Isn't it sort of obvious that a bicycle store (the bike rack) would be bicycle friendly? Is this like having an award for the cleanest bar of soap?

Dan, The world (or at least the US) is hip deep in bicycle shops that have no provision for bicycle parking. When I travel I bring a bicycle (a Bike Friday) and often visit bike shops, usually in search of a local bike map (I do this less since Google Maps added a bicycle layer). By this method, I run into non-bike-friendly bike shops all the time.


This past weekend I rode out to Bailey's Crossroads to pick some things up at REI and Performance Bike...it's a decent distance ride, both stores are located close together, and they each have a broader selection of gear than my neighborhood shops. So being apparently naive and only somewhat familiar with that particular area, I thought "why not?". Anyway, Bailey's is one of the worst areas I've had the displeasure of biking in....just terrible. It's so terrible, in fact, that the Performance shop there doesn't even have a bike rack! I had to lock my bike up to a sign in one of those concrete curb shrubbery island things that separates parking from the main driveway. REI was only slightly better, with one of those wavy style racks that could hold maybe 3 bikes. So yeah, bike shops are not, by definition, bike friendly.

@ MM and Jonathan: I suppose you are right. I usually bring my bike into the store, even if there is bike parking, figuring that it is less likely to be stolen and if any store would allow that, it would be a bike store.

Anyways, if this is the case, why would BicycleSpace not top bike rack?
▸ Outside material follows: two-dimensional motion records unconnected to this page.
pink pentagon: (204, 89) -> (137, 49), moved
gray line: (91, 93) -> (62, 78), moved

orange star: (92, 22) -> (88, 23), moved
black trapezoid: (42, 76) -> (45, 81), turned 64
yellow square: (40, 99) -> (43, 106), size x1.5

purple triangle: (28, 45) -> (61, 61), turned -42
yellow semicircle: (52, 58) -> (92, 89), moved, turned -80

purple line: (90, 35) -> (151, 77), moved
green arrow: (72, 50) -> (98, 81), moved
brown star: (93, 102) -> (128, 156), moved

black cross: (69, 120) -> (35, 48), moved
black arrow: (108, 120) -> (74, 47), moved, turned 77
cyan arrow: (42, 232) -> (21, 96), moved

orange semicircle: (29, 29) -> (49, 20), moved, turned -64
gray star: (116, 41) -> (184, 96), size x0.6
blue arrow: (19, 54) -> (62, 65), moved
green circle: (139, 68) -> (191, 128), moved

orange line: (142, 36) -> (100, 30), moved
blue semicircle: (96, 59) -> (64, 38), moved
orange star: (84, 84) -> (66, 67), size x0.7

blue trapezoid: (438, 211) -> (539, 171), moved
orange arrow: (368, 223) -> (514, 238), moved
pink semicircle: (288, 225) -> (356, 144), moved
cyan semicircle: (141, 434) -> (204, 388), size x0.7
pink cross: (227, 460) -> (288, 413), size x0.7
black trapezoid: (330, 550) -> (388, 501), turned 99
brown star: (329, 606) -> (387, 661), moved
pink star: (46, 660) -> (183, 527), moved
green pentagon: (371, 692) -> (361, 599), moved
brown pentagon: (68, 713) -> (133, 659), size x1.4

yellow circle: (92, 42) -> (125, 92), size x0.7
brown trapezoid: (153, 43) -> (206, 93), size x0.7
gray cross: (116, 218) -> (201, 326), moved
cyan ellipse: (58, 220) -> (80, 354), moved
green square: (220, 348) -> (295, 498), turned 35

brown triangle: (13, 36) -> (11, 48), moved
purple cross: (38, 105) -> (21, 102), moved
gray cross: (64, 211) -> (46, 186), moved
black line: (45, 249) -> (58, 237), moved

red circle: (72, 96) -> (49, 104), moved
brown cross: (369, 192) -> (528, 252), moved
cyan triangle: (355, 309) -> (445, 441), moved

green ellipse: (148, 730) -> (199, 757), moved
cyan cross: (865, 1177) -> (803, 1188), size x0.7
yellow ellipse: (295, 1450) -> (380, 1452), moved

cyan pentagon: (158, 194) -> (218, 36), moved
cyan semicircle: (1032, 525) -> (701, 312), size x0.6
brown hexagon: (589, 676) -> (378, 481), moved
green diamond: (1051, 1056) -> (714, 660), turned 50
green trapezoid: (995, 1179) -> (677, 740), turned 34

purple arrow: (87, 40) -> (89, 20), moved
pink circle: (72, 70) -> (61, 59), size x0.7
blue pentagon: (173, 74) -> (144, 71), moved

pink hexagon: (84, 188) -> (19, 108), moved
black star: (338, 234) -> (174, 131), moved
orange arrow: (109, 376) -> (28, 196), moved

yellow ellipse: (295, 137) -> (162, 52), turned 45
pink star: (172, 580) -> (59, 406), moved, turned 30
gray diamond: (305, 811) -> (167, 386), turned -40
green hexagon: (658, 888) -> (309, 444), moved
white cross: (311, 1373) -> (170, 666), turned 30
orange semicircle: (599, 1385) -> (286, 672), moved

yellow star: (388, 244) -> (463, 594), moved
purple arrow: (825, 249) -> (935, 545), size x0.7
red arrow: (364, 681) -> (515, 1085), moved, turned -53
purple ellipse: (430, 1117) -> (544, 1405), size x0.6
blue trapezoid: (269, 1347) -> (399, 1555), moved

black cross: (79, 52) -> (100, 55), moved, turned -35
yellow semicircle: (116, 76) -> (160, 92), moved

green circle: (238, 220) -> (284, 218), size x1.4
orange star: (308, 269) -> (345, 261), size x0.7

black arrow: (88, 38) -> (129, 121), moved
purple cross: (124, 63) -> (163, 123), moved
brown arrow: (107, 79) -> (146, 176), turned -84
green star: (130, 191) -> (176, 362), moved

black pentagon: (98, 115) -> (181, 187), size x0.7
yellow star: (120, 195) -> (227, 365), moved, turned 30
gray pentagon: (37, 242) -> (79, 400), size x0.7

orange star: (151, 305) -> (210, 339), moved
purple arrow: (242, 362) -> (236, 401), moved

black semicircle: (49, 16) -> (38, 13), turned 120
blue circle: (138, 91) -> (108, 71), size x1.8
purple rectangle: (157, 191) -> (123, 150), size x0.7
I mean, bike rack has one rack outside, at least as of the last time I was there. BicycleSpace has that, plus one of those red bike stand things with attached tools so you can work on your bike. In Georgetown, both Bicycle Pro Shop and Revolution have racks outside. So I still do not see what makes Bike Rack any better than these.

@Dan_ator: Of course, you have to play to win. If the other bike shops have not submitted an application, then they cannot receive a LAB certification.

What Eric W said. LAB's program is a good way to engage businesses on the topic of bicycling. Even in Europe, business owners severely underestimate the number of people who shop by bicycle (see page 6 of http://copenhagenize.eu/dox/Commerce_and_Bicycles-Thomas_Krag.pdf , caveat: the figure I refer to is from 1995).

In the US, the perception is that virtually no one shops by bicycle, especially at grocery stores. Fighting that is an uphill battle.

Re BFB Bike Stores - yup. Check out Big Wheel Bikes at Lyon Village Arlington on the Custis Trail - the shopping center is down right hostile to cyclists - with "NO BIKE TRAIL PARKING" everywhere. Compare that to Shirlington where half the patrons are cyclists, the other half are dog owners, and everyone is having a great time (spending money). BFB is a darn good way to become a destination for weekend rides - I love my weekend rides to Shirlington.